Also in India with its wide areas, the industrial way of cultivating the land brings the traditional cultivation of the fields by many helping hands into serious distress. Apart from the immense social impact on the agricultural workers, who often live at the subsistence level, there are profound ecological consequences.
Since the 1960s, agriculture has become increasingly intensive. The excessive use of large quantities of artificial fertilizers has meanwhile had the effect that, at least in northern India, the upper soil layers are so heavily enriched with salts that they have often lost a lot of fertility. Traditional crop rotations have largely been forgotten, and soil-improving catch crops such as leguminous species are only rarely cultivated. Maize cultivation with all-round pesticide destruction has displaced many others.
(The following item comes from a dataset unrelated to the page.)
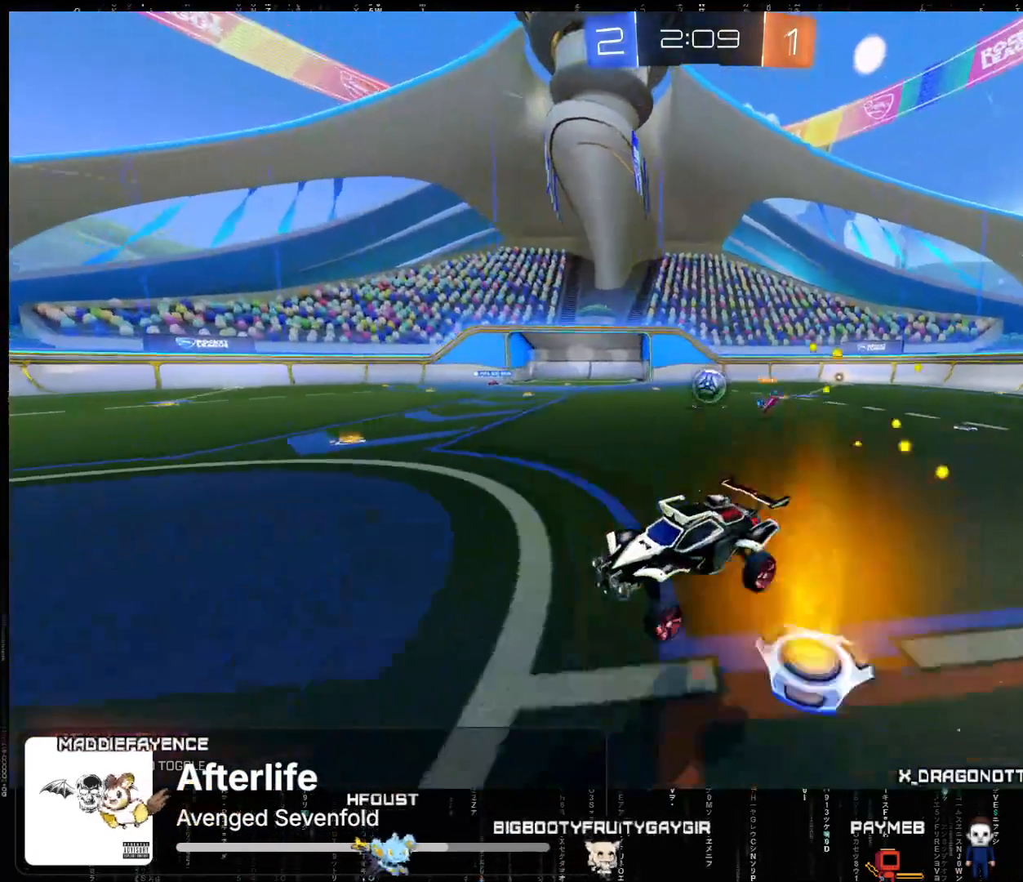
{"buttons": ["R2"], "left_stick": "right", "events": [[400, "left_stick", "right"]]}
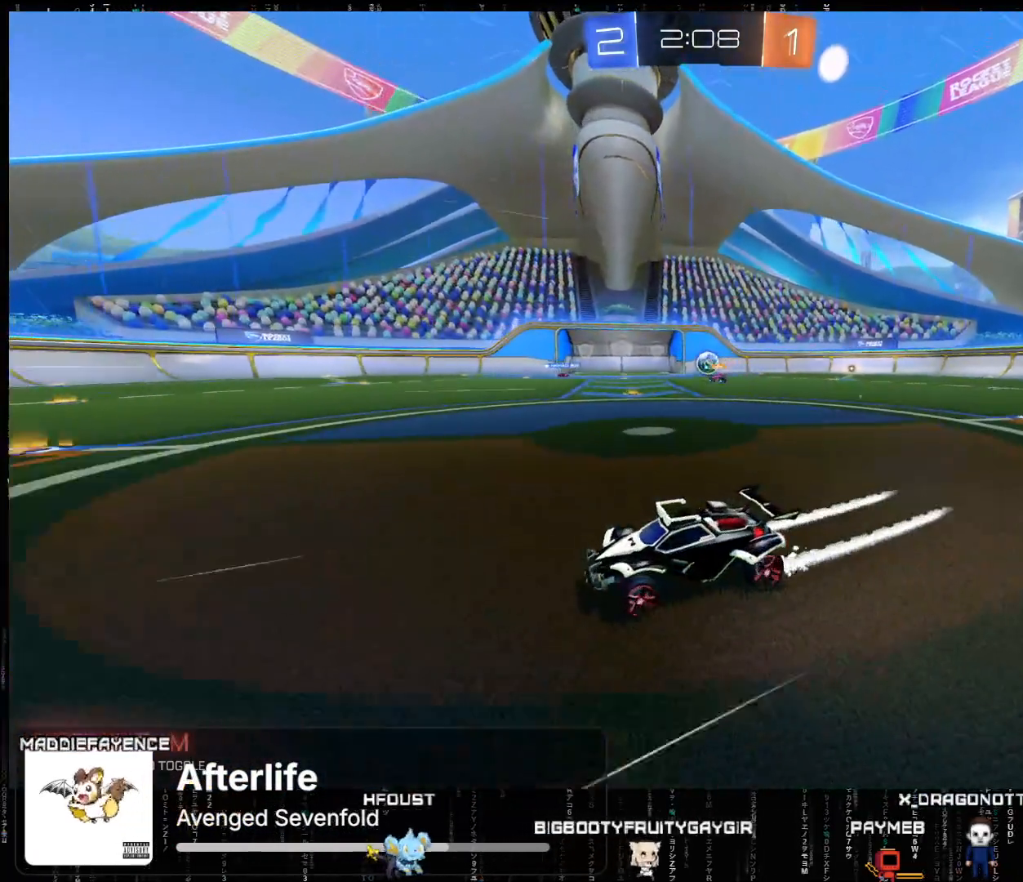
{"buttons": ["R2"], "left_stick": "right", "events": [[50, "left_stick", "center"], [183, "left_stick", "right"], [367, "left_stick", "center"], [467, "left_stick", "right"]]}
Kirpal Sagar can now look back on more than 10 years of experience in environmentally friendly vegetable cultivation. What began first in a field and then in a foil house is now applied to about half of the fields.
After the first trials with compost heaps 30 years ago, there is now enough experience to successfully prepare compost in a large plant.
Altogether the agricultural areas Kirpal Sagar supply with basic food and offer work to many agricultural helpers.
Recently, medicinal plants have been cultivated and prepared for export in several fields in cooperation with the University of Wismar and German and Indian companies. Spices such as yellow cabbage, which is popular as a spice, are well suited for planting with the trees.